RADICAL REACTIONS: THE FIRST RED SCARE IN THE GREAT PLAINS AND THE U.S.-MEXICO BORDERLANDS, 1918-1920
Abstract
This dissertation will focus on the First Red Scare in Kansas, Oklahoma, Texas, and New Mexico. The First Red Scare was a wave of mass panic and hysteria directed against suspected radicals, leftists, anarchist, and Communist groups that swept across the United States from roughly1919-1920. Following World War I, and the rapid spread of Soviet Bolshevism in Russia, many in the U.S. government, media, and populace feared a hostile Communist takeover. The ensuing event resulted in deportations, mass deprivations of civil liberties, race riots, and exacerbated racial and ethnic hatred.

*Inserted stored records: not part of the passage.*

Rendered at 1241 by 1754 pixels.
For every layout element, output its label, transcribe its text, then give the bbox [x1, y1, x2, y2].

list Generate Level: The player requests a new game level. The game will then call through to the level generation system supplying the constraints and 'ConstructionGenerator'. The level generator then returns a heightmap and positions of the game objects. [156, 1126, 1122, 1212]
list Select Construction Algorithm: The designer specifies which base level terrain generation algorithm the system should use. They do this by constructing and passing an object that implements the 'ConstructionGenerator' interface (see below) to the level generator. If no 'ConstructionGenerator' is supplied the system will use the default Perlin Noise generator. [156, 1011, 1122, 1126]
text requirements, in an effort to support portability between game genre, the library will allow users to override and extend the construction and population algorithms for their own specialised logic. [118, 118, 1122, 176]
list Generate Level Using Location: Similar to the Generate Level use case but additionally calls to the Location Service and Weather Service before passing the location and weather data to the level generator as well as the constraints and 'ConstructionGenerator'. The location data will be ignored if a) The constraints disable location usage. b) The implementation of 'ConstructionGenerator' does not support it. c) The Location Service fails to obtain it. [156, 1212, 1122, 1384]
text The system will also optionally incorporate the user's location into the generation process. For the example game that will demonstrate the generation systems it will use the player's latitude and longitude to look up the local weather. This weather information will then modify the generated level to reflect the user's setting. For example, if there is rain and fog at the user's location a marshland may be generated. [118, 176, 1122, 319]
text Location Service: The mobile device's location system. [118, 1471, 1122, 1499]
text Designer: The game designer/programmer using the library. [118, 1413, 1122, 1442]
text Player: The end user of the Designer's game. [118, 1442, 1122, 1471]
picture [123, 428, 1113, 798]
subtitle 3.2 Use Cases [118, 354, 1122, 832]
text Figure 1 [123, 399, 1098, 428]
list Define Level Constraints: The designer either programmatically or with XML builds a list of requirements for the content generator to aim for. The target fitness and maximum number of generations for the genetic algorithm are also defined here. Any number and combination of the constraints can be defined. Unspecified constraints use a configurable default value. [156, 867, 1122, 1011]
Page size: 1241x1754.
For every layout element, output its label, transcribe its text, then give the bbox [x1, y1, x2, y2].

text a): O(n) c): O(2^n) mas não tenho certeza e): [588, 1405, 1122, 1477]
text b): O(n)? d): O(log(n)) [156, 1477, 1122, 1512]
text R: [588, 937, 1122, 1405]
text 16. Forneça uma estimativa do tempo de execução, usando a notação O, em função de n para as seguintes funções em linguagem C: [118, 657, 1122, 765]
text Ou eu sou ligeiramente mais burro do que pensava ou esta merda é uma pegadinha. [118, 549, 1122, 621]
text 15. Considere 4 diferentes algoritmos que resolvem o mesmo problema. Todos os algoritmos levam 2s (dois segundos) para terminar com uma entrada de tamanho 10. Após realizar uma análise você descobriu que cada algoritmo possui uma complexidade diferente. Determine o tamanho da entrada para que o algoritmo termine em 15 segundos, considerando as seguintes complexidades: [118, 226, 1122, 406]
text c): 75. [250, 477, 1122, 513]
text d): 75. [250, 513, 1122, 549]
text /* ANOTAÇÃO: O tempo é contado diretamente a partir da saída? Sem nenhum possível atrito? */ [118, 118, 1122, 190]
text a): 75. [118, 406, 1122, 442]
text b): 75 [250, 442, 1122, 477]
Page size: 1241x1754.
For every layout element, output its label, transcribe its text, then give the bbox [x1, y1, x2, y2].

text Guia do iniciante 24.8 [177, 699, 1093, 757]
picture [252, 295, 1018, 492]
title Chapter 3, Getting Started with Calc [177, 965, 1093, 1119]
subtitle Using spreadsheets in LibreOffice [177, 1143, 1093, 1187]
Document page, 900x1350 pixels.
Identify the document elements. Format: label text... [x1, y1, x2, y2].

State governments, media, and populations in the Great Plains, notably from Kansas and Oklahoma, and from the Borderlands, including New Mexico and Texas, contributed to the hysteria. Through the actions of these groups, the U.S. came close to a war with Mexico over suspected radical elements, and the nation experimented with repressive labor laws as a cure for left-wing radicalism. The Great Plains and U.S.-Mexico Borderlands became a key center of focus during the First Red Scare, and helped shape the national narrative. While several historians have written directly about the First Red Scare in the U.S., they have generally focused on the east and west coasts. Few have analyzed the event in the Great Plains and U.S.-Mexico Borderlands. This dissertation restores these regions to their rightful place in the historiography, and shows how they became influential in driving policy decisions during the event, leaving a lasting legacy of repression, fear, and hatred.